Since the COVID-19 pandemic began, the pressure on government leaders at all levels has been extraordinary. To protect lives and livelihoods during an unprecedented global crisis, elected officials and other public servants in areas as diverse as commerce, education and transportation have been thrust into the public health sphere. Their constitutional duty to protect their citizens enabled a swift roll-out of COVID-19 vaccines to contain serious illness, hospitalization and deaths. But also it gave rise to a phenomenon that we know now to be counterproductive: vaccine hoarding. The best way to break COVID-19 is to balance national interests and global need, and to ensure that at least high-risk and vulnerable populations in every part of the world are equitably regarded. Vaccine ‘apartheid’, which puts a large number of countries at the back of the queue, means the pandemic might drag on longer than necessary.

Credit: Tony Noël

For some government leaders, pursuing a strategy of vaccine equity abroad to lower COVID-19 infection rates at home may sound counterintuitive. How can governments protect their own citizens and keep society running if they are giving away vaccines to people on the other side of the globe? But this is exactly what the latest research indicates: to end the pandemic, priority populations in lower-income countries must get their first dose of a COVID-19 vaccine before general populations in higher-income countries get their third or fourth. To stop new cases and new variants such as Omicron will require breadth in vaccination coverage, not depth; reaching more people, especially those at higher risk, with at least two doses.

Is vaccine equity a utopian vision? Is it realistic to expect that scarce vaccines would be willingly shared by countries that control their development and production? As deputy CEO of Gavi, the Vaccine Alliance, I have seen important lessons emerge from the work of COVAX — a multilateral solution built specifically to advance equitable access to COVID-19 vaccines. A collaboration between Gavi, the United Nations Children’s Fund (UNICEF), the World Health Organization (WHO) and the Coalition for Epidemic Preparedness Innovations (CEPI), COVAX has now shipped more than one billion doses of COVID-19 vaccines to 144 economies around the world — the overwhelming majority to lower-income countries. But many countries had to wait far too long for quantities of vaccine that were insufficient to achieve the equitable coverage necessary to end this pandemic. Meanwhile, the emergence of highly transmissible Omicron might reverse recent progress in bridging the vaccine chasm.

Predictably, the Omicron storm has seen domestic pressures rise once again, which could lead to a dwindling of vaccine donations to lower-income countries. But with vaccine manufacturing capacity at an all-time high and global supply constraints easing, the world needs to do better at making sure vaccines are no longer hoarded — and are allowed to reach all countries, and priority populations within countries, in a timely and efficient manner. Failure to do so would accentuate a sense of betrayal on the part of communities, further heighten mistrust of governments, and fuel misperceptions and rumours. After all, the equitable distribution of effective vaccines is only the first step: communities must come forward to receive those vaccines. Building community demand on the basis of trust and transparency is crucial to vaccine equity.
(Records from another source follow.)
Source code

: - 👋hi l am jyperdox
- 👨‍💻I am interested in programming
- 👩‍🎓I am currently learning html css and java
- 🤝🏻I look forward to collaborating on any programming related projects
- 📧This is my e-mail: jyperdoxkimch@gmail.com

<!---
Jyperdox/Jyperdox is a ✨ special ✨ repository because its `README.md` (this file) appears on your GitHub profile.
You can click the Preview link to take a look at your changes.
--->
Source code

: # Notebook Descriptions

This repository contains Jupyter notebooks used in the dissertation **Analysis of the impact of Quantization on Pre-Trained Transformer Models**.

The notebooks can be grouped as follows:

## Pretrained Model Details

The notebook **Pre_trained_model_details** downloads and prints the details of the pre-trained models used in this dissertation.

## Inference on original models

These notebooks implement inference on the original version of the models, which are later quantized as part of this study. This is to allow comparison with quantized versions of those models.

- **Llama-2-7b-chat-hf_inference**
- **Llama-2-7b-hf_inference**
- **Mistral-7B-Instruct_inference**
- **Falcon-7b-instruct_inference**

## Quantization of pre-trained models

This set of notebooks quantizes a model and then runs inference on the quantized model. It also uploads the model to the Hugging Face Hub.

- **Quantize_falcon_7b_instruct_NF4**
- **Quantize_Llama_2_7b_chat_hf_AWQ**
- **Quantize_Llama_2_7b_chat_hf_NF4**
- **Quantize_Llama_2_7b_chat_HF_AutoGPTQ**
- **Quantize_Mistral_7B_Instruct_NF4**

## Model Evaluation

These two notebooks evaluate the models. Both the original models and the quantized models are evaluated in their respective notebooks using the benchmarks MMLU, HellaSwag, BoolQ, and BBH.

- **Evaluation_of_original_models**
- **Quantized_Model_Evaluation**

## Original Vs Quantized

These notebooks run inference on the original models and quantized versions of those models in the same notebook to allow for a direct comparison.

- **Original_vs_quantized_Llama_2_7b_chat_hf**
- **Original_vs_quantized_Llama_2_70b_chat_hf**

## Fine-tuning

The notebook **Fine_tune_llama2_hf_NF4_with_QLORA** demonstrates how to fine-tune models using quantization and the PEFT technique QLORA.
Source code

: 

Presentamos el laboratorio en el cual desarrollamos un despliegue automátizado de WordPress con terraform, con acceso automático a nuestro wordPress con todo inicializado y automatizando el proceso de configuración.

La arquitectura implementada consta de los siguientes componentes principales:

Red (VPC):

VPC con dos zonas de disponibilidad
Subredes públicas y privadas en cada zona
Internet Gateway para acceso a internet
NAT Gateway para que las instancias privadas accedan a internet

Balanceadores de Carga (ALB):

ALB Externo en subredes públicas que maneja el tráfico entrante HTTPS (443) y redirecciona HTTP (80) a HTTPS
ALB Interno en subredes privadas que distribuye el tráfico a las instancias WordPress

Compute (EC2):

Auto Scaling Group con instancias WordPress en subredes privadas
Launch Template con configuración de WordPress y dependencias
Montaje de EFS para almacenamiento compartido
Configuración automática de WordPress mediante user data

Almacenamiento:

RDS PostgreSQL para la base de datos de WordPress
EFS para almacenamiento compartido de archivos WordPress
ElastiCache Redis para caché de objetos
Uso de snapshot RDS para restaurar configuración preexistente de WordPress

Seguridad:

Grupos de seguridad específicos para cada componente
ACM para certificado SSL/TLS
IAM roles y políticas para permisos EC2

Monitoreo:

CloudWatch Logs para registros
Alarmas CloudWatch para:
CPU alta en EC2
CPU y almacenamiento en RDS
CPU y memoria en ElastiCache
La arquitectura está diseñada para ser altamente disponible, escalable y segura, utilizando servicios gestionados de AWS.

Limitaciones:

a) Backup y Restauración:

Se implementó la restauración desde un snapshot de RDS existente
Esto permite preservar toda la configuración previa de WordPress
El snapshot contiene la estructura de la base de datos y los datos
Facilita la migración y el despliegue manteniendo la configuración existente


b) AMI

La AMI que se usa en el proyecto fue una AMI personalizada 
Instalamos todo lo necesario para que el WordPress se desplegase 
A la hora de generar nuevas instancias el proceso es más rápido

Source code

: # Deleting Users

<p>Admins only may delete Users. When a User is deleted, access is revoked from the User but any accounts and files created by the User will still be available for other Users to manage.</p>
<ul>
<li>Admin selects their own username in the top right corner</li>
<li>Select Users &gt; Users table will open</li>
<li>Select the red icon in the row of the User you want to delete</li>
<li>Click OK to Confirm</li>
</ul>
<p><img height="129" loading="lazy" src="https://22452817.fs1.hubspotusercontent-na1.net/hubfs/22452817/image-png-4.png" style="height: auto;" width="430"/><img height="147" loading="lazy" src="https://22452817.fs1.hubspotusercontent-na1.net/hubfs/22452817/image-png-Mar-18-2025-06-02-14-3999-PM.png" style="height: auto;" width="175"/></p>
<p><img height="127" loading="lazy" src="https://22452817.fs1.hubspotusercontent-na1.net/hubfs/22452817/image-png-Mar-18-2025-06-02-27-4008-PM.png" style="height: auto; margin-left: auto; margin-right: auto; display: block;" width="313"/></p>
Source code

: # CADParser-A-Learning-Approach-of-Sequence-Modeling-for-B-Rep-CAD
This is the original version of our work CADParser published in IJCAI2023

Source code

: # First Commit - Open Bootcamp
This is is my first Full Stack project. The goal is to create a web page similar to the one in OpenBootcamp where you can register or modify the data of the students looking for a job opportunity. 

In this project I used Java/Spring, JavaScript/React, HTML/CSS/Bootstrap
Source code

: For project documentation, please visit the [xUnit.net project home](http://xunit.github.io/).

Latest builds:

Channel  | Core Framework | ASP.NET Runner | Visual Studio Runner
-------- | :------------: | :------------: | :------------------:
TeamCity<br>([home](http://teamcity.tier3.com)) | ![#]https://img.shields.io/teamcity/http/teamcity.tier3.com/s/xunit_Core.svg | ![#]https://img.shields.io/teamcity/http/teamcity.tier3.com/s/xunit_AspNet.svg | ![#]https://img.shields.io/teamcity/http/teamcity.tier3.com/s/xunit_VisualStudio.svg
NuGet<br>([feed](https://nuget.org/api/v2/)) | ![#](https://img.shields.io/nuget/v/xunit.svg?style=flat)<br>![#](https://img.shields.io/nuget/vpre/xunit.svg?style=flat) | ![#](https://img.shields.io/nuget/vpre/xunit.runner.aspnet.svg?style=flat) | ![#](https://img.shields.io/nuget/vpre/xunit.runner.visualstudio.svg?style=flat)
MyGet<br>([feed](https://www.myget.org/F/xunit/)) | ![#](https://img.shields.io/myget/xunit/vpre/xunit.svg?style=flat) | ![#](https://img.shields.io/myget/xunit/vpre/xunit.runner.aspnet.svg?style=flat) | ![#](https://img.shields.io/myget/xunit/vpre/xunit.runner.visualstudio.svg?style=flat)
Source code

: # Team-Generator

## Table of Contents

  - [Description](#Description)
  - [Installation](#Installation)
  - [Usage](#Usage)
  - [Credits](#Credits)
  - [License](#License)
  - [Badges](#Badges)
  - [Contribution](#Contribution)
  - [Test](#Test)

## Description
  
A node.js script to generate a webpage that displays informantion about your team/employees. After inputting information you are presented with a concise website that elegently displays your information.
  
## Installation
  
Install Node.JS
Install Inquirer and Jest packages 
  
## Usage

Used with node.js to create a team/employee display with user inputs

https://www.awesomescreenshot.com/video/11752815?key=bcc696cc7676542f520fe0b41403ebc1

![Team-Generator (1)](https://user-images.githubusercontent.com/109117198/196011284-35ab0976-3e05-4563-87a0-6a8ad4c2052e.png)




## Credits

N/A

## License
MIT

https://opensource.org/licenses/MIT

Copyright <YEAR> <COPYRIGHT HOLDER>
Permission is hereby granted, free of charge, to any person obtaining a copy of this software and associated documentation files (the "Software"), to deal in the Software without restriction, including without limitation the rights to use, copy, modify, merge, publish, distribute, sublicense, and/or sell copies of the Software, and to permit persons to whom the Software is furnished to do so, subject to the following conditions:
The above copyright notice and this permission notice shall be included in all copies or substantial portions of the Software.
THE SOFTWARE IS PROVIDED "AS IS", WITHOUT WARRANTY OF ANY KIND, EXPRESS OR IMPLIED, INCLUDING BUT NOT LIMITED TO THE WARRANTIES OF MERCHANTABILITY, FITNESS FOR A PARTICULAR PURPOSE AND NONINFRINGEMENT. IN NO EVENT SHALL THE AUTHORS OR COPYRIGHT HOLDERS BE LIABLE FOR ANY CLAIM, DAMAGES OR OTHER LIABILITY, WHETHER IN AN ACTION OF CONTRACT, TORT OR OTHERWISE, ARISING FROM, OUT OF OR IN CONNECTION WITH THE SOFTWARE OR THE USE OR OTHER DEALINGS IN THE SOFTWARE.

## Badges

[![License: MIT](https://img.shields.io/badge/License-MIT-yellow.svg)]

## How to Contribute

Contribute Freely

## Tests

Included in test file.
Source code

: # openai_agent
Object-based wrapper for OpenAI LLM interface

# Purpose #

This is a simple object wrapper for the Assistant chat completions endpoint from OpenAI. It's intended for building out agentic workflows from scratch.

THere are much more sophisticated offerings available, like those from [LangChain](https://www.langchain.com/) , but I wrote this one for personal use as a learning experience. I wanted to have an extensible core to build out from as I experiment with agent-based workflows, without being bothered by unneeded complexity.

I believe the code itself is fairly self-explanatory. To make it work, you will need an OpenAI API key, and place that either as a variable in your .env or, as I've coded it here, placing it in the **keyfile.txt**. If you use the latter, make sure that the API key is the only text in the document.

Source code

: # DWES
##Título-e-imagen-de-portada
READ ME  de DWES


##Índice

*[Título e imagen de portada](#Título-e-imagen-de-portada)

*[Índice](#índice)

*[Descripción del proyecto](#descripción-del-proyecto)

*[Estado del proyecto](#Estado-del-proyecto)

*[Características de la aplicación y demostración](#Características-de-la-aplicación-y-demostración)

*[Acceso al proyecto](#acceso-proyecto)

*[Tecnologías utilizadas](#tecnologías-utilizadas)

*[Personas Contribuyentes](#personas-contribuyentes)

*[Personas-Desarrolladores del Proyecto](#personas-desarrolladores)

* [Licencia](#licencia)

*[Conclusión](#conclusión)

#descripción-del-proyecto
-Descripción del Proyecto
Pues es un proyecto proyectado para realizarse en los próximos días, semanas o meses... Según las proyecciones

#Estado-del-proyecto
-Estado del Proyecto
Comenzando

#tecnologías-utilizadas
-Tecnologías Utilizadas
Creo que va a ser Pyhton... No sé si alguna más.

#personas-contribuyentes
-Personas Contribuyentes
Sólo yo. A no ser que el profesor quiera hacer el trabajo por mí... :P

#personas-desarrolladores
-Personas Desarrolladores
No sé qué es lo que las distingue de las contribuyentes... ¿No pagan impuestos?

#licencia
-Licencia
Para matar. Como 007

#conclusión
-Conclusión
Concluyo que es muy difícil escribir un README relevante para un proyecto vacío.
The question remains of whether COVAX could have delivered more. The answer is an unequivocal ‘yes’: as a mechanism, it is capable of delivering at scale, but it needs timely financing for an agile response in a fast-changing environment. COVAX needs to rapidly provide countries the best vaccine products and sufficient quantities, as well as nimble support to convert vaccines into vaccinations as quickly as possible. Lower-income economies need transparency on vaccine-product choices and supply schedules; they need vaccines with long shelf lives; and they need advance information for long-term planning, to safely and effectively protect the maximum number of people, beginning with high-risk groups.

Further, the majority of donations of doses of COVID-19 vaccines to lower-income countries have not included syringes, diluent or freight costs. As highlighted in a joint statement in November 2021 by the African Vaccine Acquisition Trust (AVAT), the Africa Centres for Disease Control and Prevention (Africa CDC) and COVAX, donated doses must be accompanied with all essential ancillaries if they are to fulfil their life-saving potential. Otherwise, we are creating a risk of redeployment of ancillaries meant for routine immunization. It would be catastrophic if childhood vaccination drops, as individuals who are the most marginalized would lose access to life-saving vaccines, exacerbating inequity and increasing child deaths among this group. It is unfortunate that from 2019 to 2020, the number of ‘zero-dose’ children, who have not received even a single vaccine shot, rose by 30% to nearly 14 million in lower-income countries supported by Gavi.

The World Bank’s latest Global Economic Prospects report, released on 11 January 2022, is a brutal reminder of our shared economic challenges, as we face growing income inequality not only across but also within countries. The devastating socioeconomic and health effects of vaccine apartheid have repercussions far into the future, especially for women and children. Vaccine equity cannot be postponed any longer. Otherwise, at the beginning of 2023, we might find ourselves in the same position — but confronting a wave of Omega rather than Omicron. Vaccine equity is not just a lofty ideal; it is our best hope for ending the pandemic and reclaiming public health gains.